_EXERCISE BRIEF:_ From the entries below, output the line with "- Real-time scan" and each following line up to and including the line with "- **SQL Injection**: Uso", exactly as written.

_Stored data:_
|---|

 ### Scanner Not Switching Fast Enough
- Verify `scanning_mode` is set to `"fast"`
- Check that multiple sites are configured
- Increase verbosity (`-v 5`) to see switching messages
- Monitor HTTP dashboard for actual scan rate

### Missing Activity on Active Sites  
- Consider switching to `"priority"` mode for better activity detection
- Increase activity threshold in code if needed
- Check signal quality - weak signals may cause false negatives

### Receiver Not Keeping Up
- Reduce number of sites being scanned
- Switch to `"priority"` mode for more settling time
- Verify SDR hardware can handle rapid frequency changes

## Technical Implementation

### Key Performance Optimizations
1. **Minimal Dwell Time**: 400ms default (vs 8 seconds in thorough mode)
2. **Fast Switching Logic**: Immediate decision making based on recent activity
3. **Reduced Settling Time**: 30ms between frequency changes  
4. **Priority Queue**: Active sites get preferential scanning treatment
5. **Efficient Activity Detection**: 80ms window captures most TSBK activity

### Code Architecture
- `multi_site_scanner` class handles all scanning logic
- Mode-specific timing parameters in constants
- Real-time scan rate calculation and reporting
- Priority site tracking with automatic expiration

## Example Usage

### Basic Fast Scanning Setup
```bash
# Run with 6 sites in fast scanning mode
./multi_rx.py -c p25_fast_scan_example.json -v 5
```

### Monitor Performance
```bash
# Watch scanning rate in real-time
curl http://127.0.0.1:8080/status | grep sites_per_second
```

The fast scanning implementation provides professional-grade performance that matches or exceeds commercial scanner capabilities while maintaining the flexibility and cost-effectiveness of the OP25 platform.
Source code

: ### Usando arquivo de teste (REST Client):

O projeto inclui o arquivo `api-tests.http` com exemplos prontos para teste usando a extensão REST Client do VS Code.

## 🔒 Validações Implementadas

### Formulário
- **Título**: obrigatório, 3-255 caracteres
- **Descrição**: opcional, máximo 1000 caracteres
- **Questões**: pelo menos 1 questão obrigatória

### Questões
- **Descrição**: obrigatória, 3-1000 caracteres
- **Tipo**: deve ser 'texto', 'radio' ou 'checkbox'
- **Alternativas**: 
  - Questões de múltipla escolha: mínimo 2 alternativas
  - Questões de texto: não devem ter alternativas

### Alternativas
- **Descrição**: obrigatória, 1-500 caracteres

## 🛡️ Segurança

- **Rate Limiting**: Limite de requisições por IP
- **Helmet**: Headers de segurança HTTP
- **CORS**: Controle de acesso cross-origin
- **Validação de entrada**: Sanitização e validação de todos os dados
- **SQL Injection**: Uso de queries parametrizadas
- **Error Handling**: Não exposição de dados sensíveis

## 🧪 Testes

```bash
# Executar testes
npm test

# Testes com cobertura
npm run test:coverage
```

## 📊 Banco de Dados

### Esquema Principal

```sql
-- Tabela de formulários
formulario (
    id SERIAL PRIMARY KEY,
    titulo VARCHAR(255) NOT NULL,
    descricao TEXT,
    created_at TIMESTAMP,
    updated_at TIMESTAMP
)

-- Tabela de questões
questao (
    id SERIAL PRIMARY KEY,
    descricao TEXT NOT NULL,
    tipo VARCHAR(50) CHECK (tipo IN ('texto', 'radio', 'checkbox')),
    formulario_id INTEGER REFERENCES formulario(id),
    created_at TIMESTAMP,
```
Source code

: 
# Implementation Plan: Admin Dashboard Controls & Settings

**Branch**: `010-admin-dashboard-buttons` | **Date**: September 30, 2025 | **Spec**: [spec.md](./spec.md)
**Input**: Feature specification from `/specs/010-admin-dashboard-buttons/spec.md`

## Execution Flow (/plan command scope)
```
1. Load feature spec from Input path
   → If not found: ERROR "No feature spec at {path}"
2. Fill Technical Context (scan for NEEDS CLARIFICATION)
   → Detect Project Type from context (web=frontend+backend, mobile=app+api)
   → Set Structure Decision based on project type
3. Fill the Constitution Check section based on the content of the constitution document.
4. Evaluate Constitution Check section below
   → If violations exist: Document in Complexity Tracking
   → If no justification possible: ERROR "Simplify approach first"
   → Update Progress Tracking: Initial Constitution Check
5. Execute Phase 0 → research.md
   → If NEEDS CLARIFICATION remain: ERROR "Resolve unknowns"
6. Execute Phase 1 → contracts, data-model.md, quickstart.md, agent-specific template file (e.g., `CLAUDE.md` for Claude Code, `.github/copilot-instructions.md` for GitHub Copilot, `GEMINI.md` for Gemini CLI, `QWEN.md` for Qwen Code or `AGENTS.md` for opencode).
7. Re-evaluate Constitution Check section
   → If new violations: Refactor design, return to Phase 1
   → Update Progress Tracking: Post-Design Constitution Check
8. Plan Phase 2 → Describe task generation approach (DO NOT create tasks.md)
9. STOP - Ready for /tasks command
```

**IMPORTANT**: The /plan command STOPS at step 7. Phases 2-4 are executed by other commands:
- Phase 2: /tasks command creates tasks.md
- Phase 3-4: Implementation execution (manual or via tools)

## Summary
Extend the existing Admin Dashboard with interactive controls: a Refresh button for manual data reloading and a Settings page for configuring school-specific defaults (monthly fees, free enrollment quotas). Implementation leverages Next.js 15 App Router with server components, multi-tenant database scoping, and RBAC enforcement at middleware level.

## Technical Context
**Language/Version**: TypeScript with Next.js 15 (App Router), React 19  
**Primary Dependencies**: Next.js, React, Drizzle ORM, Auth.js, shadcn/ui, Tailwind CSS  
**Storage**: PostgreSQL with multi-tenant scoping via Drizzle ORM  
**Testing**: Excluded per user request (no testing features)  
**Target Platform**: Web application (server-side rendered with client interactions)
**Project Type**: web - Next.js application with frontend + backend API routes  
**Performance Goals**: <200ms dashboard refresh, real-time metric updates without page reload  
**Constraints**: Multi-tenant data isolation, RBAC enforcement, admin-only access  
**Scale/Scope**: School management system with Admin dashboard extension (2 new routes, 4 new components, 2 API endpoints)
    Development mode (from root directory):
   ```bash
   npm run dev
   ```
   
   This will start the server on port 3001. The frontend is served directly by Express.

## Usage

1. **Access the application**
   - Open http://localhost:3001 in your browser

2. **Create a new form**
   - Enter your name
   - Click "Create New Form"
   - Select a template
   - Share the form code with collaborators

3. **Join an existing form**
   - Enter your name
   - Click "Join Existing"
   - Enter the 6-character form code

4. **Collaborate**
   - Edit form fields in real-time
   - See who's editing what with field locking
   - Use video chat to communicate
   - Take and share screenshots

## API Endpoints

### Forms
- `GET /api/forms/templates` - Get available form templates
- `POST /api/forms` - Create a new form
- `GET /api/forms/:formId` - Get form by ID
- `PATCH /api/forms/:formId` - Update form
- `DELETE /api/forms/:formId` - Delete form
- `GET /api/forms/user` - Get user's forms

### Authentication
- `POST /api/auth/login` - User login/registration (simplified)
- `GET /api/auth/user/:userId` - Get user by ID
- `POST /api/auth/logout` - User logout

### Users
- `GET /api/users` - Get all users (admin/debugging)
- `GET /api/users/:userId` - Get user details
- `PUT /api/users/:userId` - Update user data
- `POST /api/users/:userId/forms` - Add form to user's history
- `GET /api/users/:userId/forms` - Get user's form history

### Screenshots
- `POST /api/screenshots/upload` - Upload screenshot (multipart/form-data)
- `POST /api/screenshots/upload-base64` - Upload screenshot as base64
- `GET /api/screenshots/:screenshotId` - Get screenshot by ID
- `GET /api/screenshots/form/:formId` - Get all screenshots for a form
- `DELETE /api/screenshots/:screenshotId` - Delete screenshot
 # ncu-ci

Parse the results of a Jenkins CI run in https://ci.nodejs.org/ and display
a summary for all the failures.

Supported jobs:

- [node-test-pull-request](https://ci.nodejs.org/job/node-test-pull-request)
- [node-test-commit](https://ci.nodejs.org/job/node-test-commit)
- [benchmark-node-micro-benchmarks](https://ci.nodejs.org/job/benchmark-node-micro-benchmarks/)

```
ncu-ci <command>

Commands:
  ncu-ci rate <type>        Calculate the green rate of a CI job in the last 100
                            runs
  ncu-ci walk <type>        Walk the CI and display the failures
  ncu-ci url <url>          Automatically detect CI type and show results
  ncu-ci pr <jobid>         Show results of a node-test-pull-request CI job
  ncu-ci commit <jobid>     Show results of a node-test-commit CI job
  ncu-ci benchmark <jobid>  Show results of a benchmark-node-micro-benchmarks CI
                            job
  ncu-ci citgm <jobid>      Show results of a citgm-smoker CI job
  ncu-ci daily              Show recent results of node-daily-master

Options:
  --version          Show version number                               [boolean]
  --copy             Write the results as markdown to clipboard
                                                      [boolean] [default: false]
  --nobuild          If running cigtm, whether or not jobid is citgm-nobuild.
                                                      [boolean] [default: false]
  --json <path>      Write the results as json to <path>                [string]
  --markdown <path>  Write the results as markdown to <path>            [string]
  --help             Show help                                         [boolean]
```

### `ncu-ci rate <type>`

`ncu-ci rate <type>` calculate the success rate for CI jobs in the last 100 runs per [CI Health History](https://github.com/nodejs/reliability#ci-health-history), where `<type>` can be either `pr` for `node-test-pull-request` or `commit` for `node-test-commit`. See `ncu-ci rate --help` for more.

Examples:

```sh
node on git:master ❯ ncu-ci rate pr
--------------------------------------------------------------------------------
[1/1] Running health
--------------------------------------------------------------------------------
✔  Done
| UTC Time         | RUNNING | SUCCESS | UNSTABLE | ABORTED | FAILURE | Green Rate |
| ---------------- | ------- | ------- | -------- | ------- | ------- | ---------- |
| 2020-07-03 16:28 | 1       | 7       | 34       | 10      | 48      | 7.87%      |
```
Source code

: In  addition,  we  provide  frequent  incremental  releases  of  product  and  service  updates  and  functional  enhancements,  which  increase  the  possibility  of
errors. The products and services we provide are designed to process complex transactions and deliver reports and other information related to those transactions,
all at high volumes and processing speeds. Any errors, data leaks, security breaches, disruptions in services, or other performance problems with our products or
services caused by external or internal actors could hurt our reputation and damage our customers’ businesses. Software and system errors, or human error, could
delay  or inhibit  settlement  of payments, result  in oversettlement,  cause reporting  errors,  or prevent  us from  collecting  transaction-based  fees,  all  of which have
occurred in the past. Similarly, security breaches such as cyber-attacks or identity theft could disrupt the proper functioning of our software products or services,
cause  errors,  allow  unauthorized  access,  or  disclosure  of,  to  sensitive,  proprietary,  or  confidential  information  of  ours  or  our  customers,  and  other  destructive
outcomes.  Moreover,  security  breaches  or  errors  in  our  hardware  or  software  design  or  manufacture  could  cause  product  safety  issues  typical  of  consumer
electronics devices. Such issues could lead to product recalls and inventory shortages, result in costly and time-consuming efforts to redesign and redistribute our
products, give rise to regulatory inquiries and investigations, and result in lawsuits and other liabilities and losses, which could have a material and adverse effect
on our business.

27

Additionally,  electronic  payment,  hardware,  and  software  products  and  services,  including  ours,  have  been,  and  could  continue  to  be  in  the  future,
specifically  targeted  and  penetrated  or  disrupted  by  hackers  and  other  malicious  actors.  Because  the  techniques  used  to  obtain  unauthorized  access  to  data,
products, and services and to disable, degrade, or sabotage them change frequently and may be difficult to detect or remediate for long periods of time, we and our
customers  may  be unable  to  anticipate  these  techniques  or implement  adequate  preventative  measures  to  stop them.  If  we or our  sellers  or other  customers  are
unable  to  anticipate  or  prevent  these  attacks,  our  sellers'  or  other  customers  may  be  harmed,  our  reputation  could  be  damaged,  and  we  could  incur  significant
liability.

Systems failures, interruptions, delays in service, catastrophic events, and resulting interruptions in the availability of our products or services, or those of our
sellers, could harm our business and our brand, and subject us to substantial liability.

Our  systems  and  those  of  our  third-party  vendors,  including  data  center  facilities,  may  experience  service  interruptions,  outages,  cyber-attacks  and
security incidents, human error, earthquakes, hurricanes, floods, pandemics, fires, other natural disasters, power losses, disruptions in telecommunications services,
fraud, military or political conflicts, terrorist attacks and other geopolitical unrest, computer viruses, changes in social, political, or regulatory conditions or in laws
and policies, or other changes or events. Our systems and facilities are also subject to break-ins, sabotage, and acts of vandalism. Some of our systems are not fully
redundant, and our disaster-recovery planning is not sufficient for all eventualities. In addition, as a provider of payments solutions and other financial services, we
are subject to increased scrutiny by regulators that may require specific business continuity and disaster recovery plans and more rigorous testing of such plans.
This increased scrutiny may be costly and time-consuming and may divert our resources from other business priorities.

|---|

_RESULT OF THE TASK:_
- Real-time scan rate calculation and reporting
- Priority site tracking with automatic expiration

## Example Usage

### Basic Fast Scanning Setup
```bash
# Run with 6 sites in fast scanning mode
./multi_rx.py -c p25_fast_scan_example.json -v 5
```

### Monitor Performance
```bash
# Watch scanning rate in real-time
curl http://127.0.0.1:8080/status | grep sites_per_second
```

The fast scanning implementation provides professional-grade performance that matches or exceeds commercial scanner capabilities while maintaining the flexibility and cost-effectiveness of the OP25 platform.
Source code

: ### Usando arquivo de teste (REST Client):

O projeto inclui o arquivo `api-tests.http` com exemplos prontos para teste usando a extensão REST Client do VS Code.

## 🔒 Validações Implementadas

### Formulário
- **Título**: obrigatório, 3-255 caracteres
- **Descrição**: opcional, máximo 1000 caracteres
- **Questões**: pelo menos 1 questão obrigatória

### Questões
- **Descrição**: obrigatória, 3-1000 caracteres
- **Tipo**: deve ser 'texto', 'radio' ou 'checkbox'
- **Alternativas**: 
  - Questões de múltipla escolha: mínimo 2 alternativas
  - Questões de texto: não devem ter alternativas

### Alternativas
- **Descrição**: obrigatória, 1-500 caracteres

## 🛡️ Segurança

- **Rate Limiting**: Limite de requisições por IP
- **Helmet**: Headers de segurança HTTP
- **CORS**: Controle de acesso cross-origin
- **Validação de entrada**: Sanitização e validação de todos os dados
- **SQL Injection**: Uso de queries parametrizadas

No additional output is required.